We took care of our stuff and cleaned up the playground. For baseball, we had one wooden bat with a screw in the handle and tape over that. We played with one ball, half water logged with a torn seam that flapped in the wind whenever a fly ball was hit. If someone hit the ball in the woods, all of us dropped our gloves and went on a search and discover mission. If a close play at a base was disputed, it was decided by the two captains calling odd or even while flipping their fingers into an imagined circle.

From the article, “Life Lessons You Could Only Learn on the Playground” from the website, Playworld, the author writes, “One of the benefits of play without a lot of structure is that children are encouraged to think for themselves and to come up with creative ideas.

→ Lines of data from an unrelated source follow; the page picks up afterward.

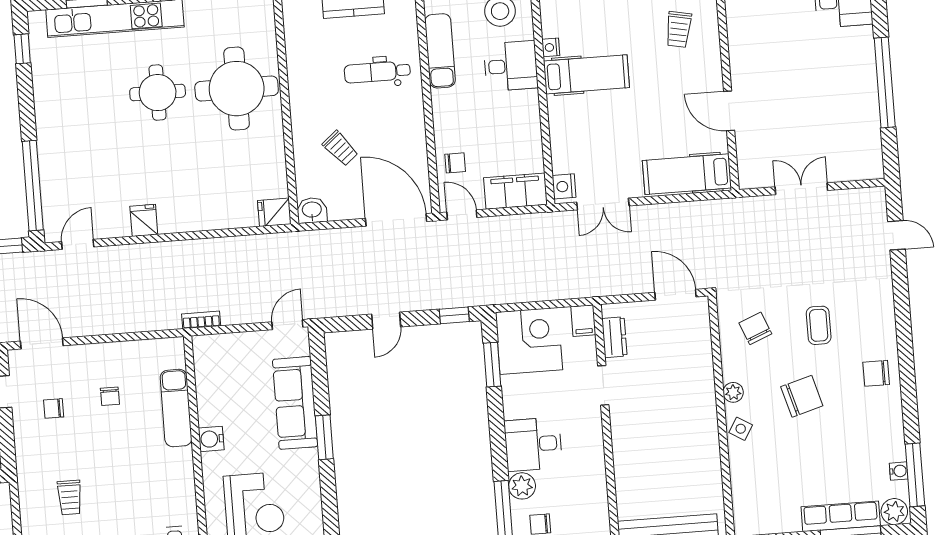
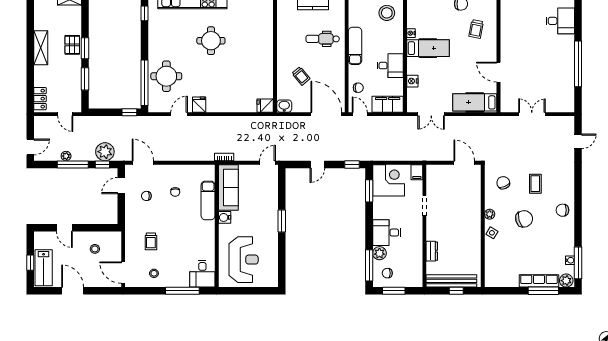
exam couch: (440, 51) -> (355, 46), moved
desk: (511, 66) -> (390, 66), moved
round table: (237, 89) -> (166, 76), moved, width x0.73, depth x0.73
nightstand: (564, 186) -> (412, 81), moved
door: (896, 235) -> (578, 141), hinge flipped
door: (78, 244) -> (179, 114), moved
dresser: (614, 337) -> (432, 251), moved
sofa: (295, 403) -> (228, 187), moved, turned 180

Without an adult telling them the rules of the game, or how to play, kids are free to come up with their own ideas and practice problem-solving.”

We never left a soda can or a wrapper on the playground because we were took care of our turf. We swallowed well water pumped from Mr. Boyle’s backyard, or we slurped Mrs. Solari’s garden hose from across the street. We thanked both for their kindness.

When I think of how we marshaled our own behavior, I realized the playground was where we learned lessons for life, too. Be fair. Respect your elders. Look after your youngers. Take care of your stuff. Clean up after yourself. Be a good member of the team. Get along with everyone. Be grateful.

American critic Mike Gallagher writes, “Schools insist that everything is under their purview — what your kids eat, what they believe, what they say on the playground.” You can say the same is true about many parents.

We wonder why so many young adults today are not independent thinkers and problem solvers or they emotionally collapse when they fail. I have seen kids who literally run to their parents for encouragement between every inning of a baseball game. I’ve witnessed 12-year-old boys cry when they make an out or an error.

Someone once told me, “We don’t own our kids, we only rent them for a while.”

That statement no longer holds true for many families. Adult children living in America with their parents today has reached epidemic numbers. Financial hardship is a major issue, but studies also reveal that parents still have great influence upon the important decisions their adult sons and daughters must make.

No matter if the child is 26 or 36, the child is still the child.

Gone are the old school playgrounds where kids took care of themselves, nurtured their independence, and learned how to play the game of life.